Once the clock hits zero, your trainer disappears and you will take off as a group. While it is a group ride, there is nothing that will normalize all of the riders so you can stay together. You can get dropped (and, boy, did I!).

A group workout is a bit different than a group ride in that it will keep all the riders together. So, whether you are cranking out 200 watts or 500, you will stay together unless you stop pedaling and drop a few seconds behind the group.

How fun are group rides? Let me ask you this: How fun are analog, on-road group rides for you? If you find them frustrating, what can I say? Zwift is pretty realistic. You may find a similar dynamic. Virtual group riding adds some interesting elements: maintaining pace and keeping up with the group, using the draft, taking the front, etc. That’s not so easy, and it’s especially tricky in a virtual world.

Give this some time. Don’t be discouraged if you don’t yet have the hang of group rides, even after you have a few of them under your belt.
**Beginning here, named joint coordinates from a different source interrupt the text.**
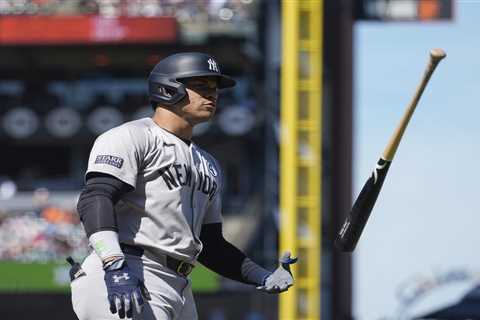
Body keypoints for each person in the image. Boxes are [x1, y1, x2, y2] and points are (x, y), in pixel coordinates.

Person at [69, 52, 297, 320]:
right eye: (201, 87)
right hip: (130, 268)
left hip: (179, 283)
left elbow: (211, 244)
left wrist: (263, 275)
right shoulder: (132, 136)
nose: (212, 95)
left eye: (214, 89)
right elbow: (95, 198)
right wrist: (113, 264)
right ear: (168, 89)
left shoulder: (208, 164)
In the screenshot above, we were expected to be pacing at 2.0 watts/kg and yet I was losing pace to the main group while cranking at 4.0 watts/kg. How did that happen?! The groups set their wattage and it’s suggestive. Also, from a 50kg female's perspective (so I've heard), try riding 2.5w/kg ride on a flat route and you’ll realize, much like in real life, you actually need to put out more watts just to keep up.

My group ride experiences were pretty varied, and maybe it just takes some practice, and perhaps experience in choosing the right rides, with the right riders! My first ride was supposed to be a 16-mile ride at what I thought would be a manageable pace. I was dropped within the first 3 miles! On the next ride, 5 laps around London, I was able to at least stay on the lead lap, although I finished over 10 minutes behind the leaders, almost getting lapped. That group had an intermediate sprint and that broke the group up pretty quickly. I rode that group ride mostly by myself.

On another ride, four of us who got dropped formed a small group and we did a good job at staying together. We ended up finishing relatively low in the group rankings (at the end of an event, you will see how you fared). That was fun! I was riding with people from South Korea, Germany, and New Zealand. That, by itself, is pretty cool.

A number of the bigger groups, especially the industry groups - Zwift Fitness, Team ODZ – tend to be more as advertised, that is to say, ride leaders tend to herd their cats… er… riders with success. Look, this is part of Zwift’s charm: These avatars aren’t some coder’s figment, they’re proxies for actual people.

That’s enough dancing for now.

We’ve talked extensively about the many ways that Zwift can motivate you, from individual achievements in our last article to today’s exploration of the Massively Multiplayer Online Game experience that differentiates Zwift from other indoor cycling tools. We focused primarily on group rides today. We’ve had our first dance, and hopefully you are looking to do this again soon. Keep an eye on Slowtwitch.com, as we will be offering some regularly scheduled Slowtwitch group rides soon.

There is still plenty more to cover in Zwift. We barely touched on races or group workouts today. Many Slowtwitchers are waiting for me to write about these. Next we’ll take a look at the aspects of Zwift that make it more than just a game, and how it can be used as a serious training tool. A seriously fun training tool!